Analysts also said that compared to the Jamaat-led alliance and other political actors in Bangladesh, Rahman represents New Delhi’s “safest bet” going forward.
“India views student revolutionaries and the Bangladeshi Jamaat-e-Islami as the greatest threat to India’s national interests,” said John Danilowicz, a former U.S. diplomat who spent eight years in Bangladesh.
Mr. Rahman’s public statements about his return to Dhaka “show a great deal of maturity,” Mr. Danilowicz said.
Michael Kugelman, a South Asian political analyst, said the Jamaat-BNP pre-poll suspension gave New Delhi more confidence in its response to Rahman.
“Besides the long-standing partnership between BNP and Jamaat, there is a lot of baggage from the past,” Kugelman told Al Jazeera. “For India, the memory of that alliance will be hard to erase.
“[Reaching out to Rahman is] “It’s not something that India is willing to do, it’s just something that it feels it has to do out of necessity,” he said.

“The bond between people is reborn”
But photos, handshakes, letters and warm feelings may not be enough to repair bilateral relations.
Kabir, Rahman’s adviser, warned that a new start “requires a complete break with the past.”
India maintains that its ties are with Bangladesh and not with any political party or leader in Dhaka, but the closest have been with Hasina and her Awami League party.
Unlike during Hasina’s tenure, Dhaka has become New Delhi’s “pet dog”, Kabir said. If Rahman comes to power, he will keep Bangladesh equidistant from regional powers such as India and China and maintain a “Bangladesh First” policy, Kabir added.
“People have a very strong hatred against India because Hasina used India in a bad way to justify her crimes in Bangladesh,” Kabir said. He added that the “new Bangladesh” after the July 2024 revolution views Hasina as a “terrorist”.
Kabir said Dhaka would continue to demand India’s extradition of Hasina if Rahman is elected to power in February. “The responsibility to maintain this [bilateral] The relationship is in New Delhi because we kept Hasina in New Delhi,” he said.

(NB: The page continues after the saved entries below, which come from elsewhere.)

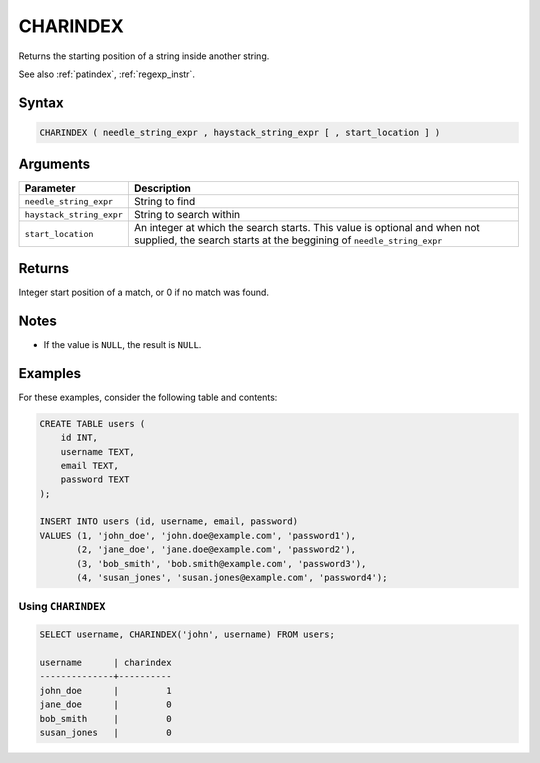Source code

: .. _charindex:

**************************
CHARINDEX
**************************

Returns the starting position of a string inside another string.

See also :ref:`patindex`, :ref:`regexp_instr`.

Syntax
==========

.. code-block:: postgres

   CHARINDEX ( needle_string_expr , haystack_string_expr [ , start_location ] )

Arguments
============

.. list-table:: 
   :widths: auto
   :header-rows: 1
   
   * - Parameter
     - Description
   * - ``needle_string_expr``
     - String to find
   * - ``haystack_string_expr``
     - String to search within
   * - ``start_location``
     - An integer at which the search starts. This value is optional and when not supplied, the search starts at the beggining of ``needle_string_expr``

Returns
============

Integer start position of a match, or 0 if no match was found.

Notes
=======

* If the value is ``NULL``, the result is ``NULL``.


Examples
===========

For these examples, consider the following table and contents:

.. code-block:: postgres

      CREATE TABLE users (
          id INT,
          username TEXT,
          email TEXT,
          password TEXT
      );

      INSERT INTO users (id, username, email, password)
      VALUES (1, 'john_doe', 'john.doe@example.com', 'password1'),
             (2, 'jane_doe', 'jane.doe@example.com', 'password2'),
             (3, 'bob_smith', 'bob.smith@example.com', 'password3'),
             (4, 'susan_jones', 'susan.jones@example.com', 'password4');


Using ``CHARINDEX``
-----------------------------------------

.. code-block:: psql

   SELECT username, CHARINDEX('john', username) FROM users;

   username      | charindex
   --------------+----------
   john_doe      |         1
   jane_doe      |         0
   bob_smith     |         0
   susan_jones   |         0


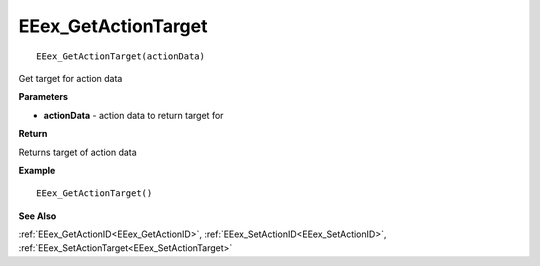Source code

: .. _EEex_GetActionTarget:

===================================
EEex_GetActionTarget 
===================================

::

   EEex_GetActionTarget(actionData)

Get target for action data 

**Parameters**

* **actionData** - action data to return target for

**Return**

Returns target of action data

**Example**

::

   EEex_GetActionTarget()

**See Also**

:ref:`EEex_GetActionID<EEex_GetActionID>`, :ref:`EEex_SetActionID<EEex_SetActionID>`, :ref:`EEex_SetActionTarget<EEex_SetActionTarget>`

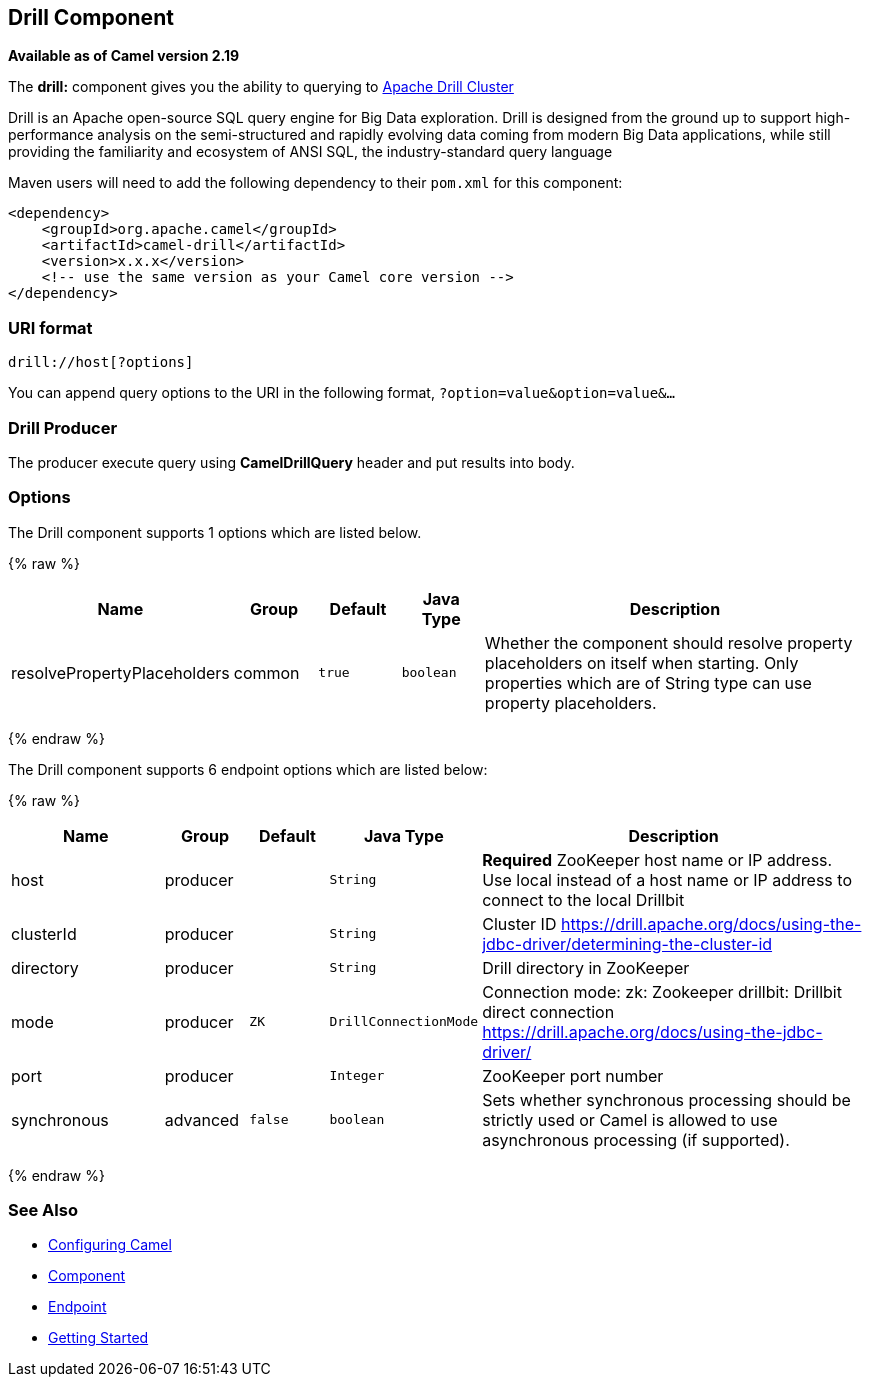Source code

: ## Drill Component

*Available as of Camel version 2.19*

The *drill:* component gives you the ability to querying to https://drill.apache.org/[Apache Drill Cluster]

Drill is an Apache open-source SQL query engine for Big Data exploration. Drill is designed from the ground up to support high-performance analysis on the semi-structured and rapidly evolving data coming from modern Big Data applications, while still providing the familiarity and ecosystem of ANSI SQL, the industry-standard query language

Maven users will need to add the following dependency to their `pom.xml`
for this component:

[source,xml]
------------------------------------------------------------
<dependency>
    <groupId>org.apache.camel</groupId>
    <artifactId>camel-drill</artifactId>
    <version>x.x.x</version>
    <!-- use the same version as your Camel core version -->
</dependency>
------------------------------------------------------------

### URI format

[source,java]
--------------------------------
drill://host[?options]
--------------------------------

You can append query options to the URI in the following format,
`?option=value&option=value&...`

### Drill Producer 

The producer execute query using *CamelDrillQuery* header and put results into body.

### Options

// component options: START
The Drill component supports 1 options which are listed below.



{% raw %}
[width="100%",cols="2,1,1m,1m,5",options="header"]
|=======================================================================
| Name | Group | Default | Java Type | Description
| resolvePropertyPlaceholders | common | true | boolean | Whether the component should resolve property placeholders on itself when starting. Only properties which are of String type can use property placeholders.
|=======================================================================
{% endraw %}
// component options: END



// endpoint options: START
The Drill component supports 6 endpoint options which are listed below:

{% raw %}
[width="100%",cols="2,1,1m,1m,5",options="header"]
|=======================================================================
| Name | Group | Default | Java Type | Description
| host | producer |  | String | *Required* ZooKeeper host name or IP address. Use local instead of a host name or IP address to connect to the local Drillbit
| clusterId | producer |  | String | Cluster ID https://drill.apache.org/docs/using-the-jdbc-driver/determining-the-cluster-id
| directory | producer |  | String | Drill directory in ZooKeeper
| mode | producer | ZK | DrillConnectionMode | Connection mode: zk: Zookeeper drillbit: Drillbit direct connection https://drill.apache.org/docs/using-the-jdbc-driver/
| port | producer |  | Integer | ZooKeeper port number
| synchronous | advanced | false | boolean | Sets whether synchronous processing should be strictly used or Camel is allowed to use asynchronous processing (if supported).
|=======================================================================
{% endraw %}
// endpoint options: END

### See Also

* link:configuring-camel.html[Configuring Camel]
* link:component.html[Component]
* link:endpoint.html[Endpoint]
* link:getting-started.html[Getting Started]
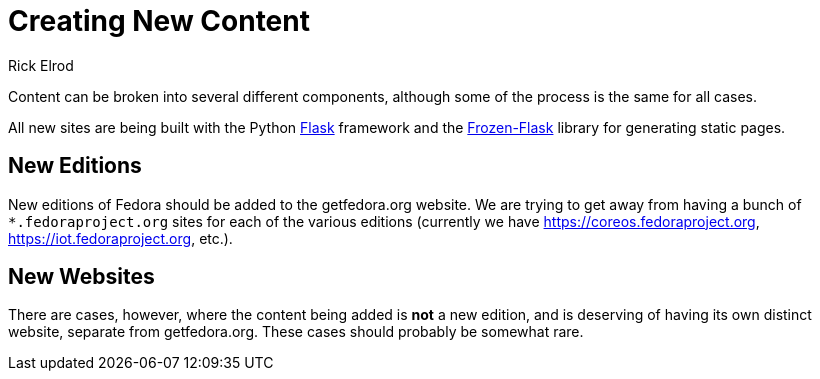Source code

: = Creating New Content
Rick Elrod
:page-authors: {author}

Content can be broken into several different components, although some of the
process is the same for all cases.

All new sites are being built with the Python http://flask.pocoo.org/[Flask]
framework and the https://pythonhosted.org/Frozen-Flask/[Frozen-Flask] library
for generating static pages.

== New Editions

New editions of Fedora should be added to the getfedora.org website. We are
trying to get away from having a bunch of `*.fedoraproject.org` sites for each
of the various editions (currently we have https://coreos.fedoraproject.org,
https://iot.fedoraproject.org, etc.).

== New Websites

There are cases, however, where the content being added is *not* a new edition,
and is deserving of having its own distinct website, separate from
getfedora.org. These cases should probably be somewhat rare.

Hasina has publicly criticized the direction of Bangladesh under the Yunus government, infuriating Dhaka. “India needs to move on from the Hasina era and should not be seen as complicit in her corrupt activities to destabilize Bangladesh while she is in India,” Kabir said. Failure to do so will “spread anti-India hatred among the population and make it difficult for the next elected government to engage,” he warned. [with New Delhi] Contrary to popular sentiment. ”
In recent days, persistent tensions have extended beyond the worlds of politics and diplomacy.
On Saturday, the Indian cricket body that governs the popular Indian Premier League asked the Kolkata Knight Riders franchise to withdraw Bangladeshi pacer Mustafizur Rahman after the Bharatiya Janata Party leadership protested against his participation.
So what’s next?
Anil Trignayat, a former Indian diplomat who served in Bangladesh for five years, told Al Jazeera that if Rahman returns to power in Dhaka, “India’s biggest challenge will be to keep in check Pakistan and other anti-India militant groups embedded in Bangladesh.”
Danilowicz said he agreed that India would have such concerns, given the past pro-Pakistan leanings of the BNP, of which Jamaat was an ally.
But Rahman’s adviser Kabir said the BNP leader was focused on “improving and promoting cooperation” with India and other neighboring countries.
“There was no relationship between India and Bangladesh during the Hasina Emirate. It was only limited to Hasina,” Kabir said. “Right now, we need confidence that India is putting forth policies that mean a change of direction and actually rekindle the relationship between the peoples of Bangladesh and India.”